__Problem to work on__. Below are records; copy every line in them that holds the word "author".

Start of Block

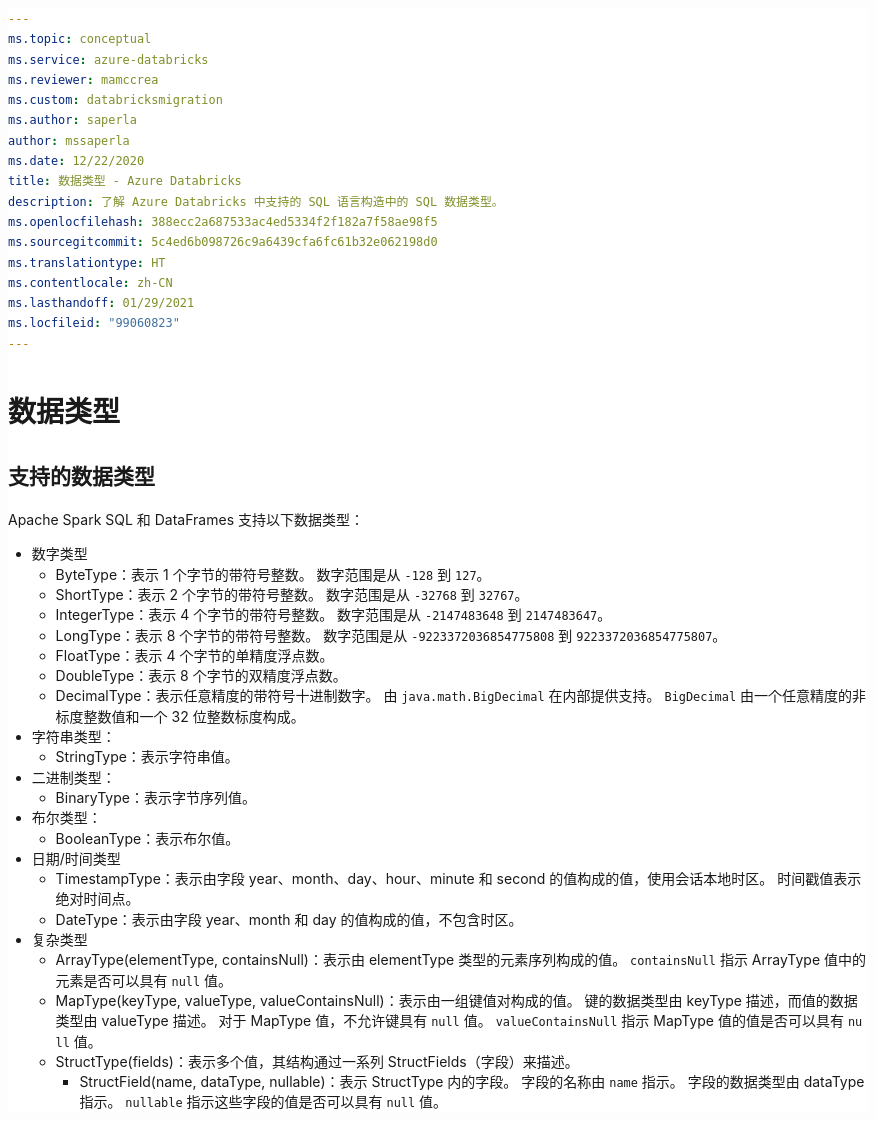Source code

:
 ```yaml
---
ms.topic: conceptual
ms.service: azure-databricks
ms.reviewer: mamccrea
ms.custom: databricksmigration
ms.author: saperla
author: mssaperla
ms.date: 12/22/2020
title: 数据类型 - Azure Databricks
description: 了解 Azure Databricks 中支持的 SQL 语言构造中的 SQL 数据类型。
ms.openlocfilehash: 388ecc2a687533ac4ed5334f2f182a7f58ae98f5
ms.sourcegitcommit: 5c4ed6b098726c9a6439cfa6fc61b32e062198d0
ms.translationtype: HT
ms.contentlocale: zh-CN
ms.lasthandoff: 01/29/2021
ms.locfileid: "99060823"
---
```

# <a name="data-types"></a>数据类型

## <a name="supported-data-types"></a>支持的数据类型

Apache Spark SQL 和 DataFrames 支持以下数据类型：

* 数字类型
  * ByteType：表示 1 个字节的带符号整数。 数字范围是从 ``-128`` 到 ``127``。
  * ShortType：表示 2 个字节的带符号整数。 数字范围是从 ``-32768`` 到 ``32767``。
  * IntegerType：表示 4 个字节的带符号整数。 数字范围是从 ``-2147483648`` 到 ``2147483647``。
  * LongType：表示 8 个字节的带符号整数。 数字范围是从 ``-9223372036854775808`` 到 ``9223372036854775807``。
  * FloatType：表示 4 个字节的单精度浮点数。
  * DoubleType：表示 8 个字节的双精度浮点数。
  * DecimalType：表示任意精度的带符号十进制数字。 由 ``java.math.BigDecimal`` 在内部提供支持。 ``BigDecimal`` 由一个任意精度的非标度整数值和一个 32 位整数标度构成。
* 字符串类型：
  * StringType：表示字符串值。
* 二进制类型：
  * BinaryType：表示字节序列值。
* 布尔类型：
  * BooleanType：表示布尔值。
* 日期/时间类型
  * TimestampType：表示由字段 year、month、day、hour、minute 和 second 的值构成的值，使用会话本地时区。 时间戳值表示绝对时间点。
  * DateType：表示由字段 year、month 和 day 的值构成的值，不包含时区。
* 复杂类型
  * ArrayType(elementType, containsNull)：表示由 elementType 类型的元素序列构成的值。 ``containsNull`` 指示 ArrayType 值中的元素是否可以具有 ``null`` 值。
  * MapType(keyType, valueType, valueContainsNull)：表示由一组键值对构成的值。 键的数据类型由 keyType 描述，而值的数据类型由 valueType 描述。 对于 MapType 值，不允许键具有 ``null`` 值。 ``valueContainsNull`` 指示 MapType 值的值是否可以具有 ``null`` 值。
  * StructType(fields)：表示多个值，其结构通过一系列 StructFields（字段）来描述。
    * StructField(name, dataType, nullable)：表示 StructType 内的字段。 字段的名称由 ``name`` 指示。 字段的数据类型由 dataType 指示。 ``nullable`` 指示这些字段的值是否可以具有 ``null`` 值。

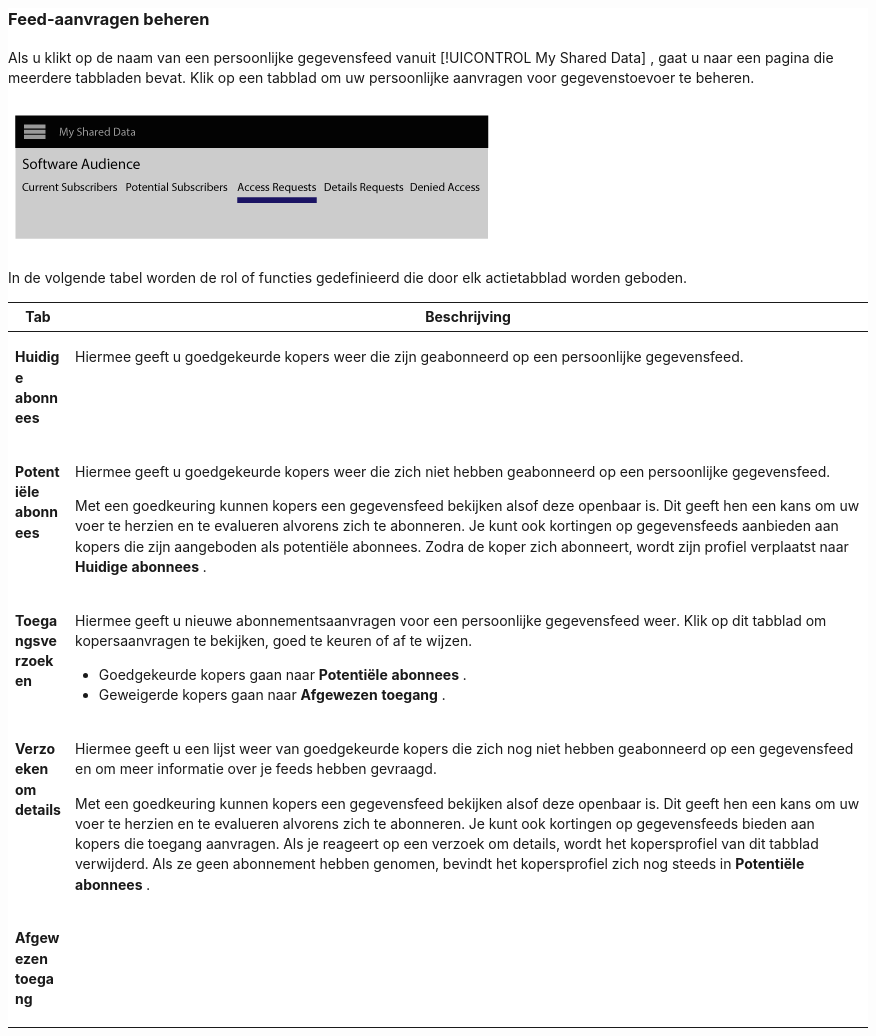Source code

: ### Feed-aanvragen beheren

Als u klikt op de naam van een persoonlijke gegevensfeed vanuit [!UICONTROL My Shared Data] , gaat u naar een pagina die meerdere tabbladen bevat. Klik op een tabblad om uw persoonlijke aanvragen voor gegevenstoevoer te beheren.

![](assets/shared_data_tabs.png)

In de volgende tabel worden de rol of functies gedefinieerd die door elk actietabblad worden geboden.

<table id="table_AFB429CA52A34658859448D9A5215F9F"> 
 <thead> 
  <tr> 
   <th colname="col1" class="entry"> Tab </th> 
   <th colname="col2" class="entry"> Beschrijving </th> 
  </tr> 
 </thead>
 <tbody> 
  <tr> 
   <td colname="col1"> <p> <b><span class="uicontrol"> Huidige abonnees </span></b> </p> </td> 
   <td colname="col2"> <p>Hiermee geeft u goedgekeurde kopers weer die zijn geabonneerd op een persoonlijke gegevensfeed. </p> </td> 
  </tr> 
  <tr> 
   <td colname="col1"> <p> <b><span class="uicontrol"> Potentiële abonnees </span></b> </p> </td> 
   <td colname="col2"> <p>Hiermee geeft u goedgekeurde kopers weer die zich niet hebben geabonneerd op een persoonlijke gegevensfeed. </p> <p>Met een goedkeuring kunnen kopers een gegevensfeed bekijken alsof deze openbaar is. Dit geeft hen een kans om uw voer te herzien en te evalueren alvorens zich te abonneren. Je kunt ook kortingen op gegevensfeeds aanbieden aan kopers die zijn aangeboden als potentiële abonnees. Zodra de koper zich abonneert, wordt zijn profiel verplaatst naar <b><span class="uicontrol"> Huidige abonnees </span></b> . </p> </td>
  </tr> 
  <tr> 
   <td colname="col1"> <p> <b><span class="uicontrol"> Toegangsverzoeken </span></b> </p> </td>
   <td colname="col2"> <p>Hiermee geeft u nieuwe abonnementsaanvragen voor een persoonlijke gegevensfeed weer. Klik op dit tabblad om kopersaanvragen te bekijken, goed te keuren of af te wijzen. </p>
    <ul id="ul_BE0A835A90B14C05B3F63226B79D052D"> 
     <li id="li_2C5686CEB6F4430BA18AED5AD75C330A">Goedgekeurde kopers gaan naar <b><span class="uicontrol"> Potentiële abonnees </span></b> . </li>
     <li id="li_929591FCF81E43A3881813BDBD3AC278">Geweigerde kopers gaan naar <b><span class="uicontrol"> Afgewezen toegang </span></b> . </li>
    </ul> </td>
  </tr>
  <tr> 
   <td colname="col1"> <p> <b><span class="uicontrol"> Verzoeken om details </span></b> </p> </td>
   <td colname="col2"> <p>Hiermee geeft u een lijst weer van goedgekeurde kopers die zich nog niet hebben geabonneerd op een gegevensfeed en om meer informatie over je feeds hebben gevraagd. </p> <p>Met een goedkeuring kunnen kopers een gegevensfeed bekijken alsof deze openbaar is. Dit geeft hen een kans om uw voer te herzien en te evalueren alvorens zich te abonneren. Je kunt ook kortingen op gegevensfeeds bieden aan kopers die toegang aanvragen. Als je reageert op een verzoek om details, wordt het kopersprofiel van dit tabblad verwijderd. Als ze geen abonnement hebben genomen, bevindt het kopersprofiel zich nog steeds in <b><span class="uicontrol"> Potentiële abonnees </span></b> . </p> </td>
  </tr>
  <tr> 
   <td colname="col1"> <p> <b><span class="uicontrol"> Afgewezen toegang </span></b> </p> </td> 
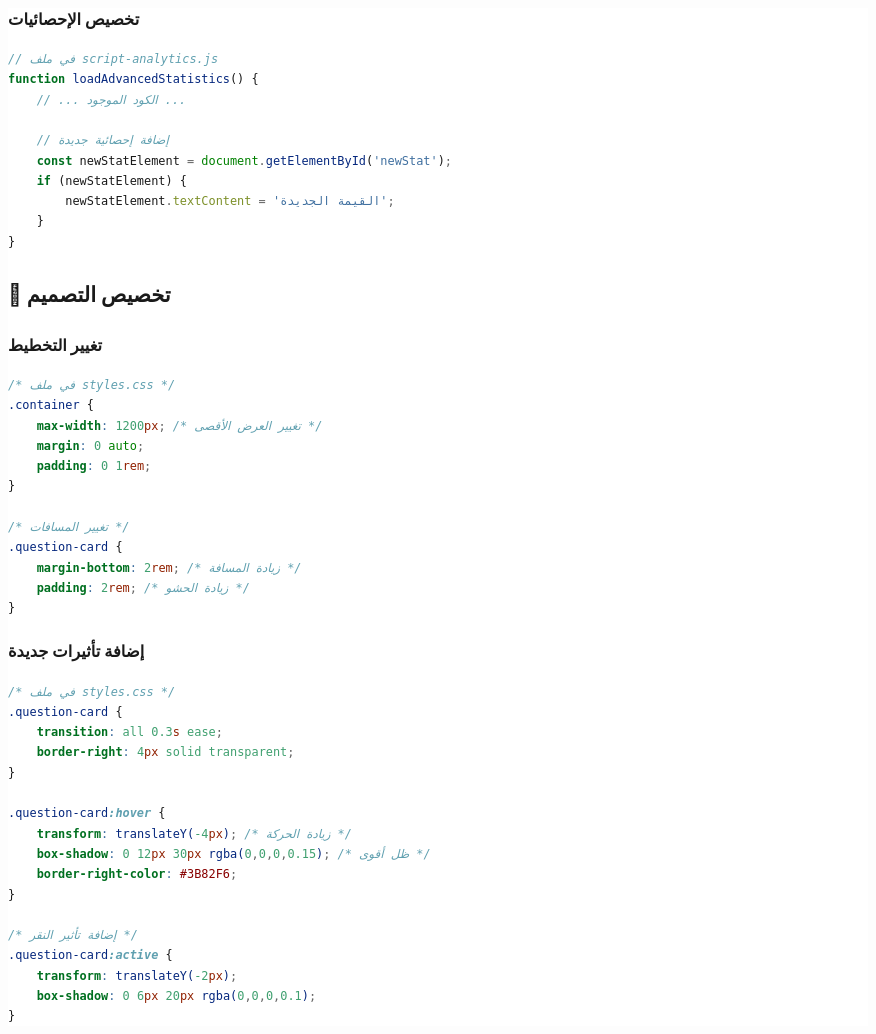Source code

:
 ```javascript
```

### تخصيص الإحصائيات
```javascript
// في ملف script-analytics.js
function loadAdvancedStatistics() {
    // ... الكود الموجود ...
    
    // إضافة إحصائية جديدة
    const newStatElement = document.getElementById('newStat');
    if (newStatElement) {
        newStatElement.textContent = 'القيمة الجديدة';
    }
}
```

## 🎨 تخصيص التصميم

### تغيير التخطيط
```css
/* في ملف styles.css */
.container {
    max-width: 1200px; /* تغيير العرض الأقصى */
    margin: 0 auto;
    padding: 0 1rem;
}

/* تغيير المسافات */
.question-card {
    margin-bottom: 2rem; /* زيادة المسافة */
    padding: 2rem; /* زيادة الحشو */
}
```

### إضافة تأثيرات جديدة
```css
/* في ملف styles.css */
.question-card {
    transition: all 0.3s ease;
    border-right: 4px solid transparent;
}

.question-card:hover {
    transform: translateY(-4px); /* زيادة الحركة */
    box-shadow: 0 12px 30px rgba(0,0,0,0.15); /* ظل أقوى */
    border-right-color: #3B82F6;
}

/* إضافة تأثير النقر */
.question-card:active {
    transform: translateY(-2px);
    box-shadow: 0 6px 20px rgba(0,0,0,0.1);
}
```

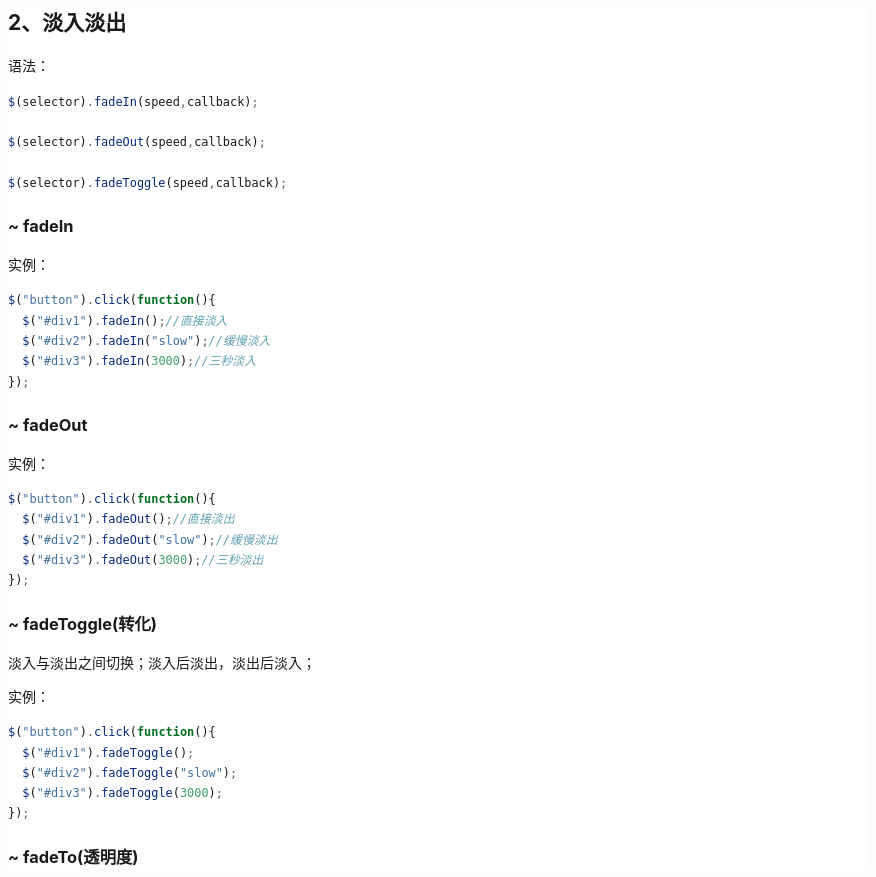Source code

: 

## 2、淡入淡出

语法：

```js
$(selector).fadeIn(speed,callback);

$(selector).fadeOut(speed,callback);

$(selector).fadeToggle(speed,callback);
```

### ~ fadeIn

实例：

```js
$("button").click(function(){
  $("#div1").fadeIn();//直接淡入
  $("#div2").fadeIn("slow");//缓慢淡入
  $("#div3").fadeIn(3000);//三秒淡入
});
```



### ~ fadeOut

实例：

```js
$("button").click(function(){
  $("#div1").fadeOut();//直接淡出
  $("#div2").fadeOut("slow");//缓慢淡出
  $("#div3").fadeOut(3000);//三秒淡出
});
```



### ~ fadeToggle(转化)

淡入与淡出之间切换；淡入后淡出，淡出后淡入；

实例：

```js
$("button").click(function(){
  $("#div1").fadeToggle();
  $("#div2").fadeToggle("slow");
  $("#div3").fadeToggle(3000);
});
```



### ~ fadeTo(透明度)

End of Block

__Exercise result__.
ms.author: saperla
author: mssaperla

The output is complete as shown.